After 461 days, Rosa Robles Loreto was able to leave Southside Presbyterian without fear of deportation. At left is her husband, Gerardo Grijalva.
After living in sanctuary for 461 days, on Wednesday of this past week, Rosa Robles Loreto finally got to see what we have all seen for the past several months — a community blanketed in “We Stand With Rosa” signs.
After a groundswell of community support, Robles Loreto was able to safely leave sanctuary without fear of deportation.
On Wednesday, as we stood together as a community at Southside Presbyterian Church and blessed Rosa and her family as they departed sanctuary, our hearts were full of deep gratitude for the Tucson community.
When we welcomed her into sanctuary back on Aug. 7, 2014, we had no idea the long journey that was ahead of us — but every step of the way, Tucson stood with us.
From City Council and Board of Supervisor resolutions, to editorial pieces in the Daily Star to over 9,000 “We Stand With Rosa” signs in our community — every day it was clear that my congregation didn’t stand alone but we stood alongside school board members, community leaders, day laborers, and youth sports teams — all who were the community of shelter and refuge that protected Rosa so that she could courageously lift up her voice for herself and for the countless other moms like her.
If courage is fear that has said its prayers, then after 461 nightly vigils at Southside and countless prayers that were said in houses of worship across our nation, we have become a courageous community that knows we are called by our faith to practices of welcome and inclusion even when our nation is plagued by narratives of hatred and exclusion.
While we celebrated as a community last week, we also were saddened, though not surprised, by the actions of the 5th U.S. Circuit Court of Appeals in upholding the injunction against the president’s executive action to protect from deportation both the parents of American citizen children and a broader category of those who arrived as children than were previously protected by his earlier executive action Deferred Action for Childhood Arrivals (DACA).
But as the president’s efforts to shield a portion of the 11 million of our undocumented neighbors has been delayed, we know that there are countless communities who will not be delayed in responding to our neighbors who are fighting to stay with their families and in their communities.

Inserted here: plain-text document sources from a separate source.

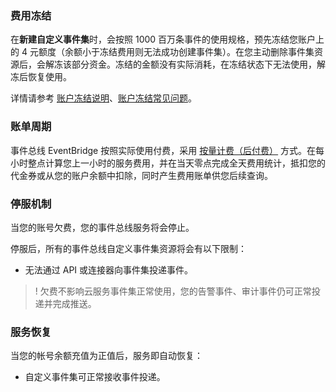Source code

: ### 费用冻结
在**新建自定义事件集**时，会按照 1000 百万条事件的使用规格，预先冻结您账户上的 4 元额度（余额小于冻结费用则无法成功创建事件集）。在您主动删除事件集资源后，会解冻该部分资金。冻结的金额没有实际消耗，在冻结状态下无法使用，解冻后恢复使用。

详情请参考 [账户冻结说明](https://cloud.tencent.com/document/product/555/12039)、[账户冻结常见问题](https://cloud.tencent.com/document/product/555/30014)。

### 账单周期
事件总线 EventBridge 按照实际使用付费，采用 [按量计费（后付费）](https://cloud.tencent.com/document/product/555/9617) 方式。在每小时整点计算您上一小时的服务费用，并在当天零点完成全天费用统计，抵扣您的代金券或从您的账户余额中扣除，同时产生费用账单供您后续查询。

### 停服机制
当您的账号欠费，您的事件总线服务将会停止。

停服后，所有的事件总线自定义事件集资源将会有以下限制：
- 无法通过 API 或连接器向事件集投递事件。

>! 欠费不影响云服务事件集正常使用，您的告警事件、审计事件仍可正常投递并完成推送。

### 服务恢复
当您的帐号余额充值为正值后，服务即自动恢复：
- 自定义事件集可正常接收事件投递。
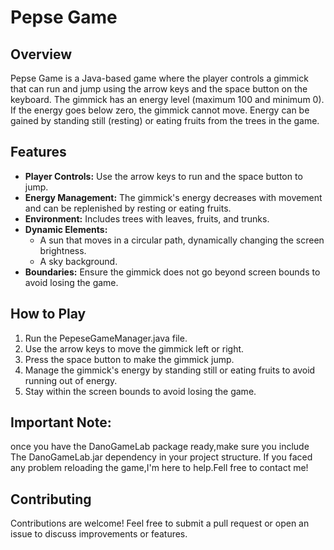 # Pepse Game
## Overview
Pepse Game is a Java-based game where the player controls a gimmick that can run and jump using the arrow keys and the space button on the keyboard. The gimmick has an energy level (maximum 100 and minimum 0). If the energy goes below zero, the gimmick cannot move. Energy can be gained by standing still (resting) or eating fruits from the trees in the game.

## Features
- **Player Controls:** Use the arrow keys to run and the space button to jump.
- **Energy Management:** The gimmick's energy decreases with movement and can be replenished by resting or eating fruits.
- **Environment:** Includes trees with leaves, fruits, and trunks.
- **Dynamic Elements:** 
  - A sun that moves in a circular path, dynamically changing the screen brightness.
  - A sky background.
- **Boundaries:** Ensure the gimmick does not go beyond screen bounds to avoid losing the game.

## How to Play
1. Run the PepeseGameManager.java file.
2. Use the arrow keys to move the gimmick left or right.
3. Press the space button to make the gimmick jump.
4. Manage the gimmick's energy by standing still or eating fruits to avoid running out of energy.
5. Stay within the screen bounds to avoid losing the game.

## Important Note:
once you have the DanoGameLab package ready,make sure you include The DanoGameLab.jar dependency in your project structure.
If you faced any problem reloading the game,I'm here to help.Fell free to contact me!
## Contributing
Contributions are welcome! Feel free to submit a pull request or open an issue to discuss improvements or features.
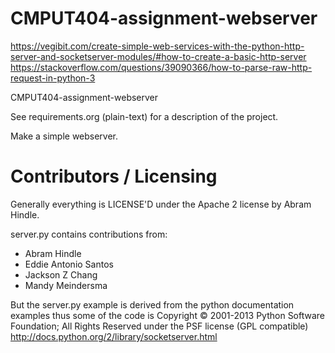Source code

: CMPUT404-assignment-webserver
=============================

https://vegibit.com/create-simple-web-services-with-the-python-http-server-and-socketserver-modules/#how-to-create-a-basic-http-server
https://stackoverflow.com/questions/39090366/how-to-parse-raw-http-request-in-python-3


CMPUT404-assignment-webserver

See requirements.org (plain-text) for a description of the project.

Make a simple webserver.

Contributors / Licensing
========================

Generally everything is LICENSE'D under the Apache 2 license by Abram Hindle.

server.py contains contributions from:

* Abram Hindle
* Eddie Antonio Santos
* Jackson Z Chang
* Mandy Meindersma 

But the server.py example is derived from the python documentation
examples thus some of the code is Copyright © 2001-2013 Python
Software Foundation; All Rights Reserved under the PSF license (GPL
compatible) http://docs.python.org/2/library/socketserver.html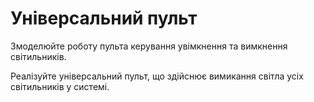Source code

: # Універсальний пульт

Змоделюйте роботу пульта керування увімкнення та вимкнення світильників.

Реалізуйте універсальний пульт, що здійснює вимикання світла усіх світильників у системі.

On Wednesday, as Rosa walked out of the doors of our sanctuary, our hearts were full of joy and resolve: resolve and commitment to this work until our entire community is a sanctuary for all those who seek a life of dignity and meaning.
While we have successfully kept Rosa in our community, there are countless others who need our prayers, our support, our organizing to effect real and lasting change locally and nationally.
And so to the Tucson community, we say thank you. Thank you for standing alongside us as we stood with Rosa; as a community we can be very proud of the work we have done together.
And for the other undocumented community members whose kids go to school with our kids, who coach our youth sports teams, who sit next to us in worship — when you see those signs all over Tucson that pledge our commitment to Rosa, know that “We Stand With Rosa” means “We Stand With You.”